Writing for Publication: Transitions and Tools that Support Scholars’ Success - Mary Renck Jalongo, Olivia N. Saracho 2016
From a Research Project to a Journal Article
Conference Proposals and Article Types
Very few dissertations make a successful transition to an article or book, even though degree recipients are encouraged by their committee members to pursue publication. From an editor’s perspective, the problem here is that the authors of these lengthy documents do not know how to distill a work to its very essence or how to revise it for a readership beyond the dissertation committee. Although this problem has been discussed in the literature, practical guidance has been lacking. This chapter explains how to plan a study, collect the data, and fashion it into a research article. The chapter offers a widely accepted structure (IMRaD) that guides the writing of a research report and supports publication from the outset. It clearly explains how to write the title, abstract, and each section of a research report. In addition, it offers a checklist for self-evaluation of a research manuscript and a series of steps necessary to prepare the work for publication. The many activities included have value both for inexperienced and experienced writers.
Of all the contributions that scholars can make to the literature, original research is widely regarded as the most prestigious because it is advances thinking and uses the scientific method. Consider the situation of a professor who has gathered survey data for six semesters from the students enrolled in various sections of a course that he teaches regularly. A colleague suggests, “Why don’t you try to publish this?” so he attempts to heed that advice. The response from reviewers, however, is disappointing.
The editor’s decision is “major revisions are required”, but the professor abandons the project instead. What is worse is that he decides he “just isn’t a researcher” and secretly worries that he will not have enough published scholarship to be awarded tenure. What went wrong here, exactly? There are several things.
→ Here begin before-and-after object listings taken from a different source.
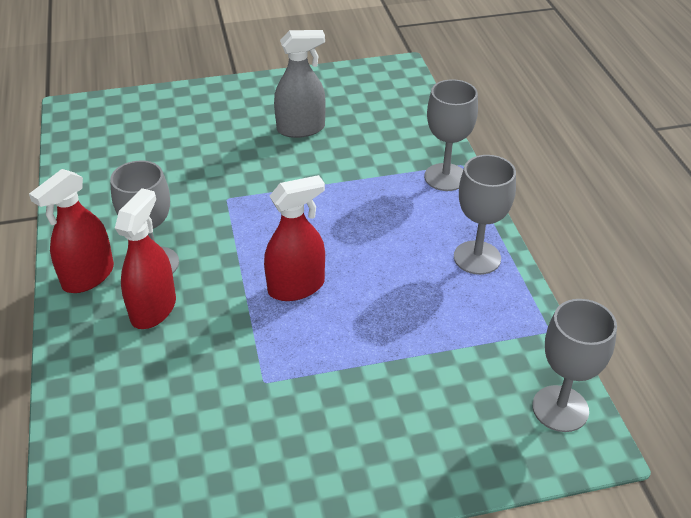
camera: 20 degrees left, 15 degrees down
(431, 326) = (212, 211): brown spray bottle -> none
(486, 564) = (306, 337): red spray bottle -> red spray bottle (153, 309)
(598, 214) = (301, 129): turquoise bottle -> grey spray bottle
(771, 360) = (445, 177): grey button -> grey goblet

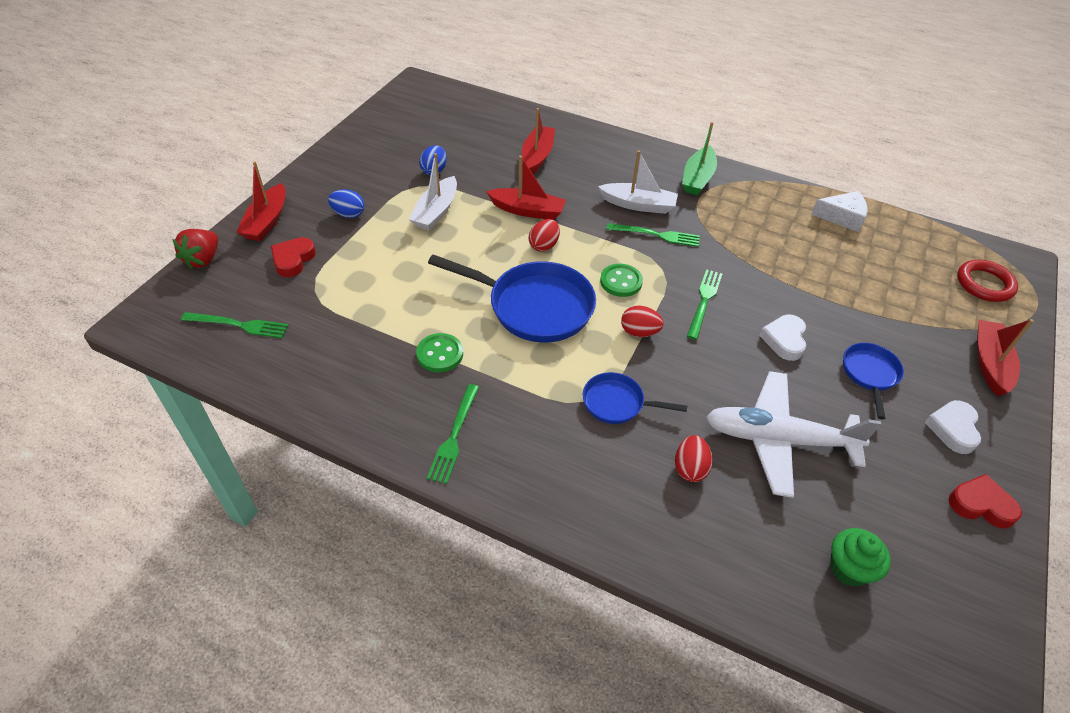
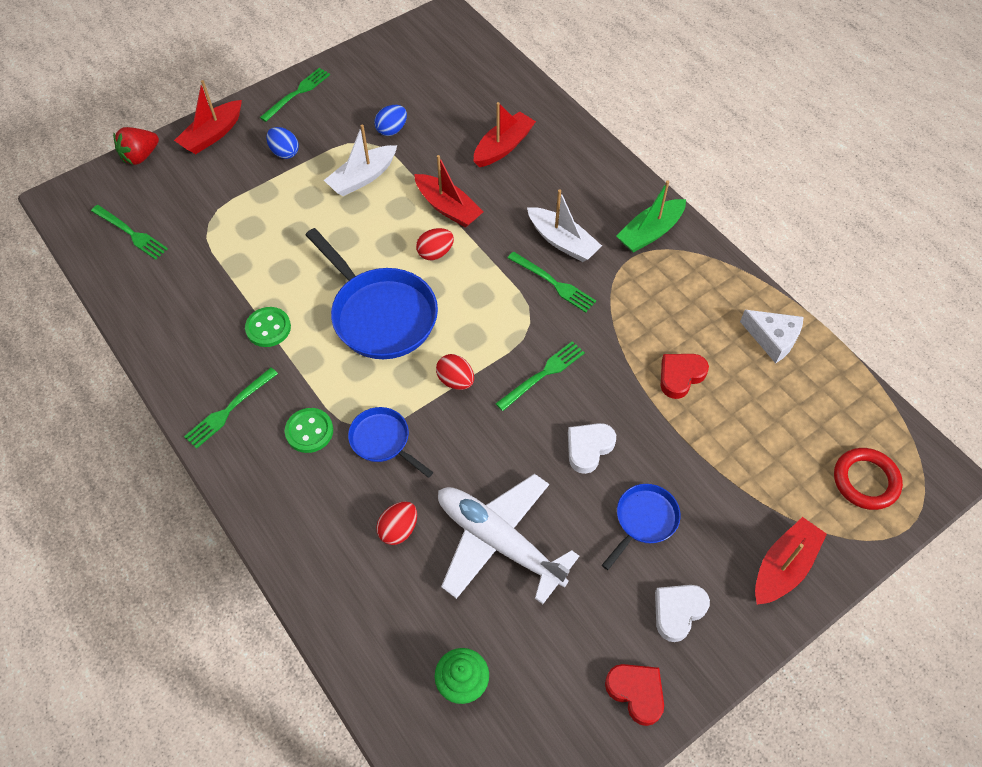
camera: 30 degrees right, 10 degrees up
(293, 260) = (210, 184): red heart -> red heart (680, 376)
(326, 168) = (297, 93): none -> green fork
(621, 282) = (479, 321): green button -> green button (309, 431)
First of all, the author seeking publication failed to think back to doctoral dissertation days when he was required to develop a theoretical framework, complete the institutional review board process, and write about the limitations of the research. Even though the dissertation is a sort of “dress rehearsal” for writing research, he did not transfer and apply that learning to writing a journal article. Second, he did not do his homework on the journal. If he had studied several published examples of survey research, he would have known that discussion of survey design and development was included, as was the IRB approval process. Third, the professor did not understand the process of manuscript development. If he did, he would have asked knowledgeable and trusted colleagues to review the work prior to submission; he also would know that a request for revisions is the most common decision from an editor. Fourth, the professor allowed himself to become overwhelmed by the comments rather than taking a step back and considering how he might address each one. Yes, it would take additional work but he had received clear direction on what would be necessary to earn the acceptance of the reviewers.